The Voice of Blythewood & Fairfield County

Whitewater Fever

From springs and steams near Cashiers, N.C., grows a mighty river. Rising as a glittering mountain stream near Whitesides Mountain, the Chattooga flows 10 miles in North Carolina before forming a 40-mile border between Georgia and South Carolina. The river drops 2,469 feet over 50 miles (49.3 feet per mile), creating a wild, dangerous run. The river surges, pools and slashes through Chattooga Country, as National Geographic referred to it. It’s known too as “Deliverance Country,” owing to the 1972 film, Deliverance, that made it a legend.

Chattooga Country is up in Oconee County, approximately 150 miles away. Take I-26 to I-385 North to I-85 south and take SC-11 at Exit 1 toward Walhalla. It’s slow going in the mountains so allow yourself at least three hours to arrive at your chosen outfitter’s headquarters. A night-before stay is advisable.

Let’s make a very important point right up front: You do not want to run the Chattooga without the assistance of trained professionals. Note that this column provides three outfitters who can take you down the river. These outfitters provide safety equipment and trained guides familiar with the river’s ways and dangers. The National Forestry Service regulates all three.

This savage-but-stunning river flows through ancient Cherokee lands and to this day it remains untamed. Dams straddle most rivers in the Southeast; not the Chattooga. It runs free. It attracts people from throughout the world. Fishermen, naturalists, novelists, environmentalists, essayists, filmmakers and the curious come to the Chattooga. Rafters and veteran kayakers brave its Sections III and IV. The river has long attracted thrill seekers, many times fatally. The intimidated cling to its banks and stare.
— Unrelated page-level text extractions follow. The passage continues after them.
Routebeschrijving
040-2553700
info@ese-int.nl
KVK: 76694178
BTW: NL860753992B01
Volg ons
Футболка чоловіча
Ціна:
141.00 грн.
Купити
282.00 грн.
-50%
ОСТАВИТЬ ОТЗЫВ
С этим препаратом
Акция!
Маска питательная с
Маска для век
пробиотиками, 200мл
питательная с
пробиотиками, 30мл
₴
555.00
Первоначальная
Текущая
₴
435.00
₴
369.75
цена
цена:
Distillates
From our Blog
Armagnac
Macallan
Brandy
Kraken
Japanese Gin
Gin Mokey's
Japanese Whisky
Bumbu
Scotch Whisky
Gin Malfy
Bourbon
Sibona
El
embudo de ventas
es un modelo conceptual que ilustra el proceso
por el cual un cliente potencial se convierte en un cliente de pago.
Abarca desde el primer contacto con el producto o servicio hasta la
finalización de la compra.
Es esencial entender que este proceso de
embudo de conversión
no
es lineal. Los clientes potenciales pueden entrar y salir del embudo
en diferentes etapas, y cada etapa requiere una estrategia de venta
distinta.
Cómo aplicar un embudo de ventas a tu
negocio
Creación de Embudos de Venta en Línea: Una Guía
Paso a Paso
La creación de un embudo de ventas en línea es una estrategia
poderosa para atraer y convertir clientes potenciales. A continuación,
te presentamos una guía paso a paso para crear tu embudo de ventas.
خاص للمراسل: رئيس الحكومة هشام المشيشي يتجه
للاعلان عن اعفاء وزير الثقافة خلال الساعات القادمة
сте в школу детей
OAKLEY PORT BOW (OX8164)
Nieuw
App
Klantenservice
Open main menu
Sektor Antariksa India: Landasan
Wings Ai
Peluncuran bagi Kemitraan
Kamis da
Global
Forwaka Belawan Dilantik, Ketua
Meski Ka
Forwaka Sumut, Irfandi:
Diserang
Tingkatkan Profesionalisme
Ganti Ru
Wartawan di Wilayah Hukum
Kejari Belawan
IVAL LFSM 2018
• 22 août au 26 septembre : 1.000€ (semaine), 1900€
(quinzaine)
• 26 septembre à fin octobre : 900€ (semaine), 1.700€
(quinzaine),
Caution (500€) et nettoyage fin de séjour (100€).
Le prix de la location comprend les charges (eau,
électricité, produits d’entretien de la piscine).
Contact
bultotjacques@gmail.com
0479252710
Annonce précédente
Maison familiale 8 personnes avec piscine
Geological forces over millions of years carved out the Chattooga’s path. When first formed, the Blue Ridge Mountains reached higher than the Rockies. Millennia of water and weather whittled away the jagged peaks and carved deep narrow valleys in the terrain. The Chattooga courses through this tumbled topography to become a river steeped in myth. The true Earth lives along this National and Scenic River, the Earth too wild to tame.

Hurdling downriver between canyon walls, rafters glide, pitch, jostle and buck on an untamable river. Guides who run the Chattooga must be unerring judges of depths, colors and shadows to avoid death traps perfected by geological processes 250 million years old.

Be advised. Rafters on the Chattooga go from smiling to terror in the blink of an eye. Helmets and lifejackets are mandatory on this river that has claimed many a life. As quick as a pencil point breaks, rafters find themselves hurled into the river where swift currents slam them against rocks. Approach this adventure with a serious attitude. Several deaths have occurred here, one as recently as mid-July 2012.